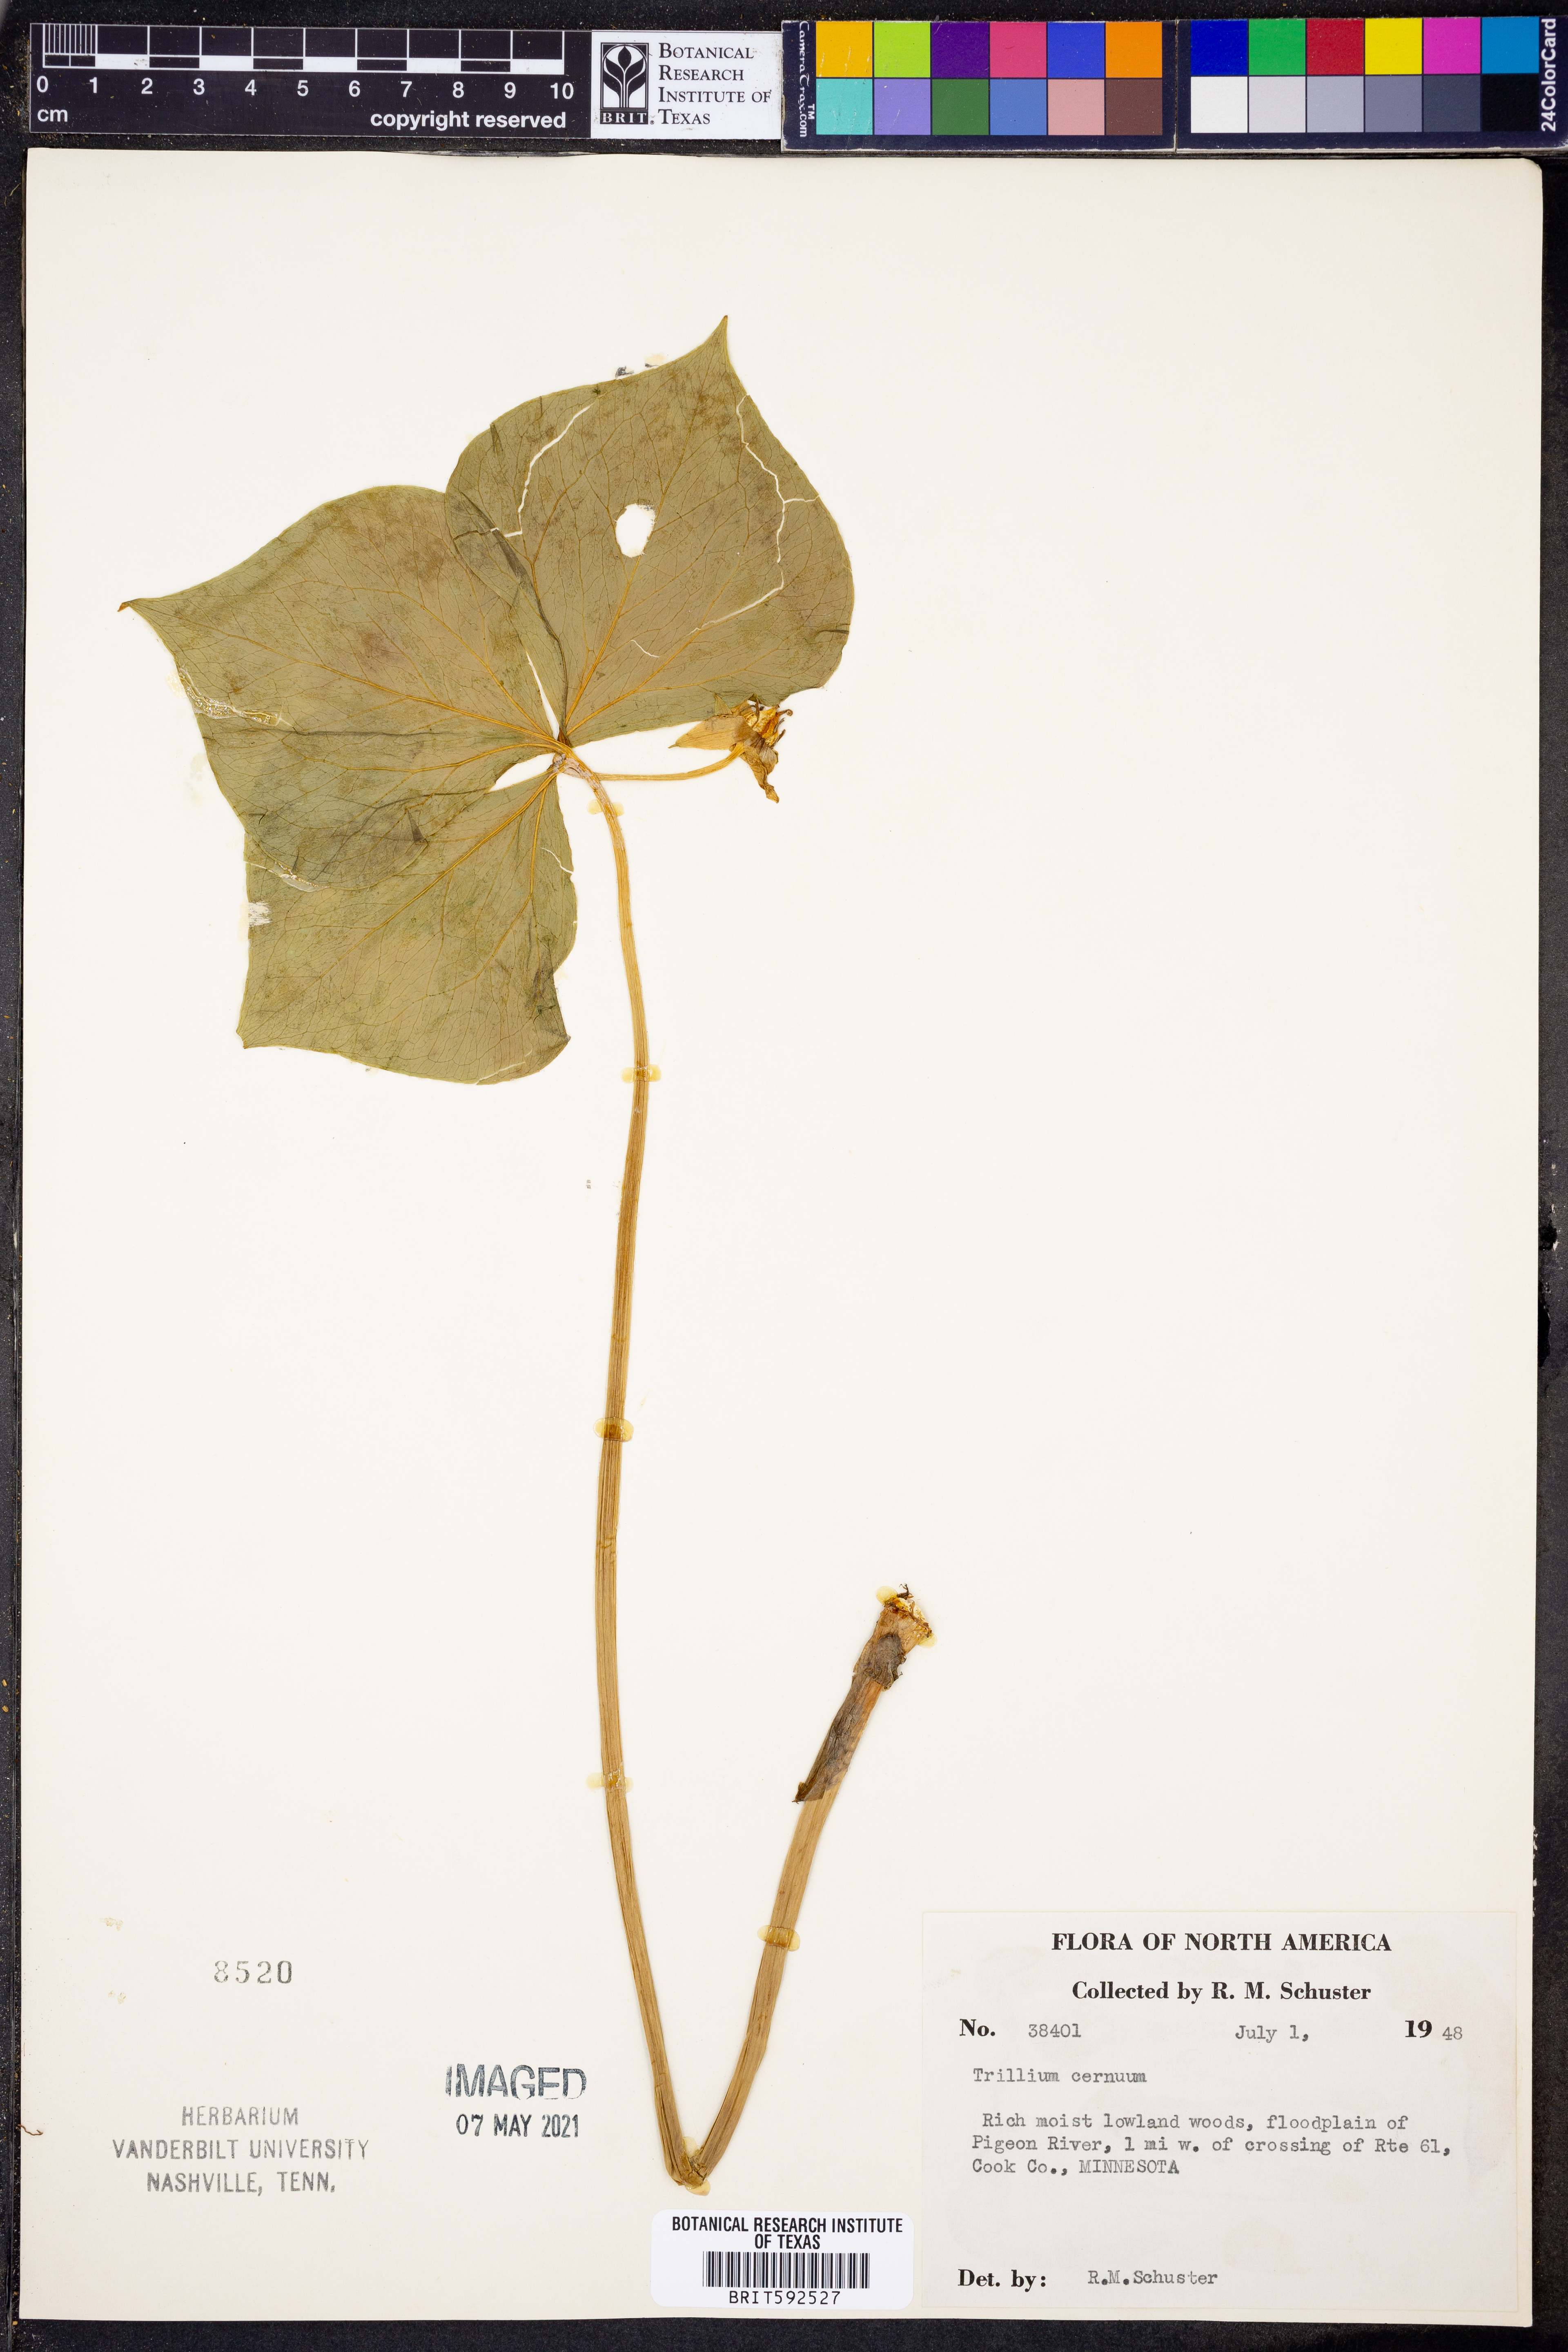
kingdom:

---

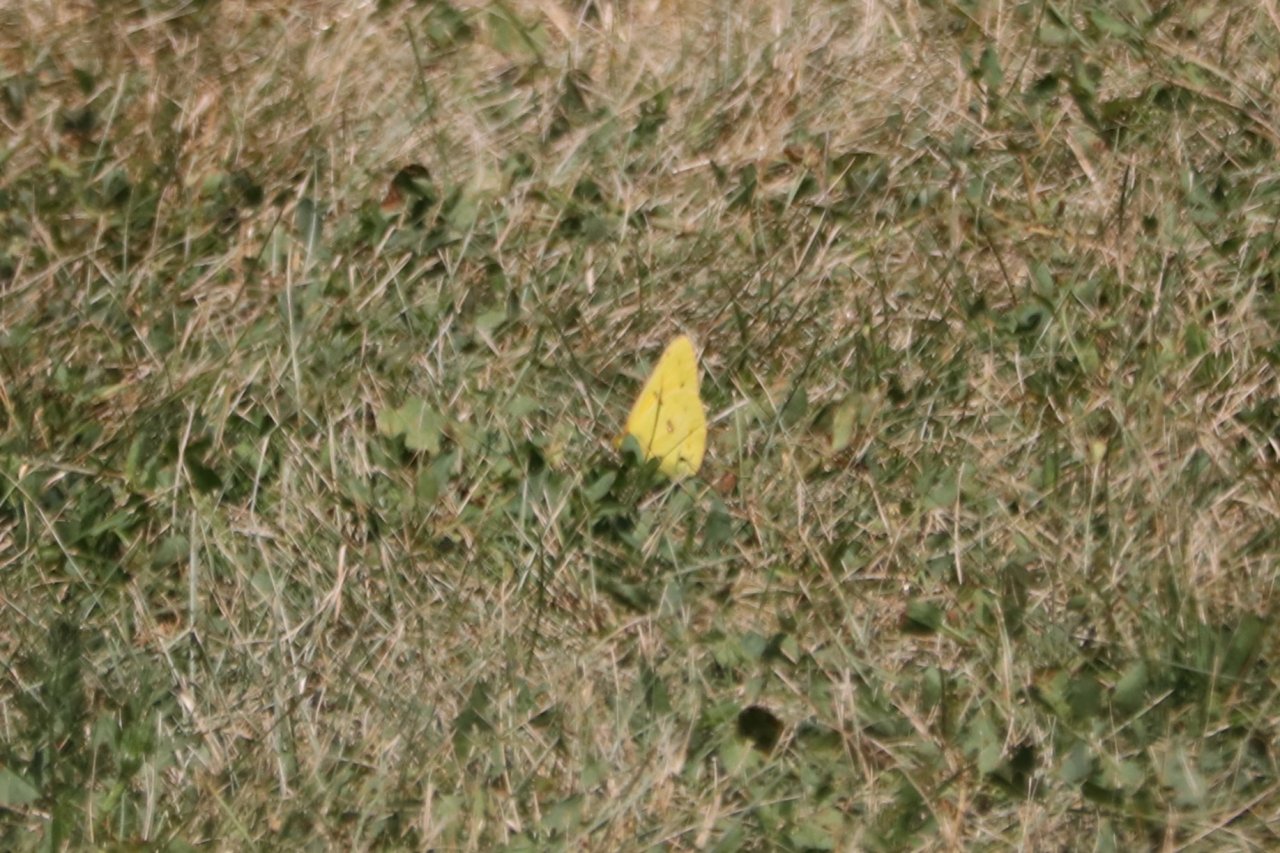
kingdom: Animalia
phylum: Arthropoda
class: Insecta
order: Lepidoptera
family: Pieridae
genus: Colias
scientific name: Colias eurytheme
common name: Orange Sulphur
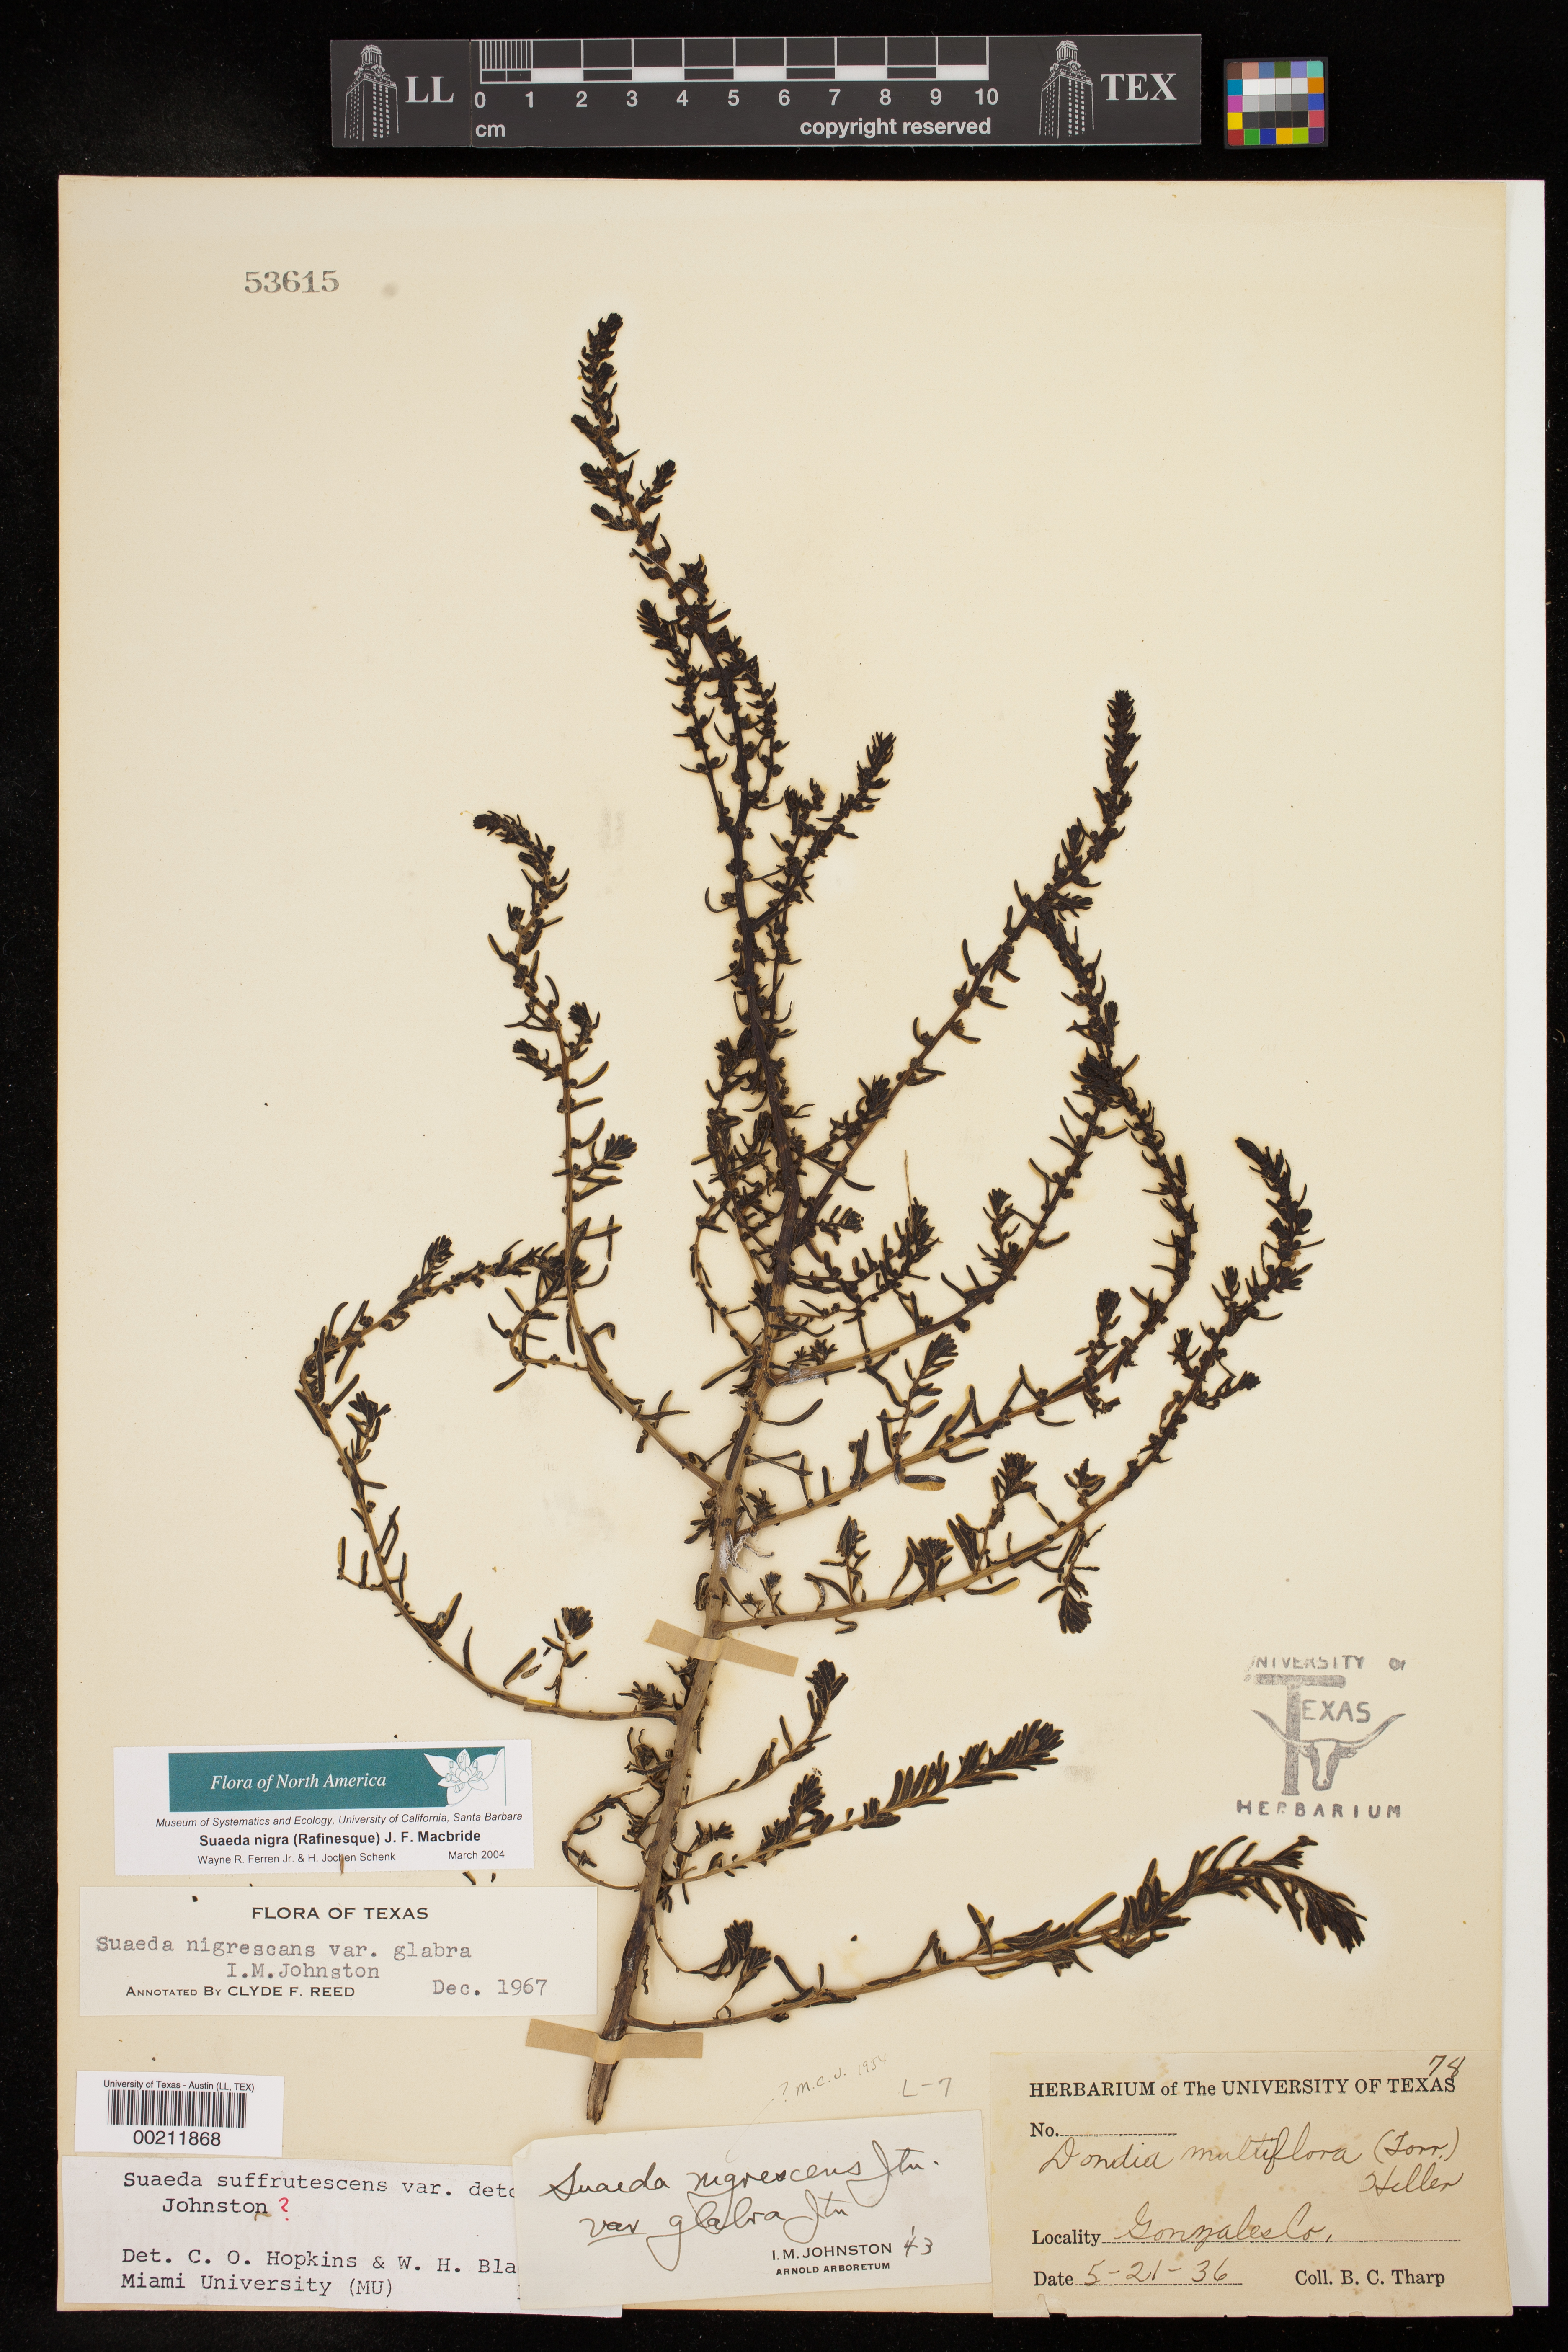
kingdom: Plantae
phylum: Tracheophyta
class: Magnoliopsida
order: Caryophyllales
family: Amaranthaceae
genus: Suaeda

Task goal: Put each line from the one containing "common name: Orange Sulphur" through the one containing "genus: Suaeda", inclusive, into a JSON list of strings, one string per line, skipping blank lines. Leave the pictures out of the list.

Worked answer:
[
  "common name: Orange Sulphur",
  "kingdom: Plantae",
  "phylum: Tracheophyta",
  "class: Magnoliopsida",
  "order: Caryophyllales",
  "family: Amaranthaceae",
  "genus: Suaeda"
]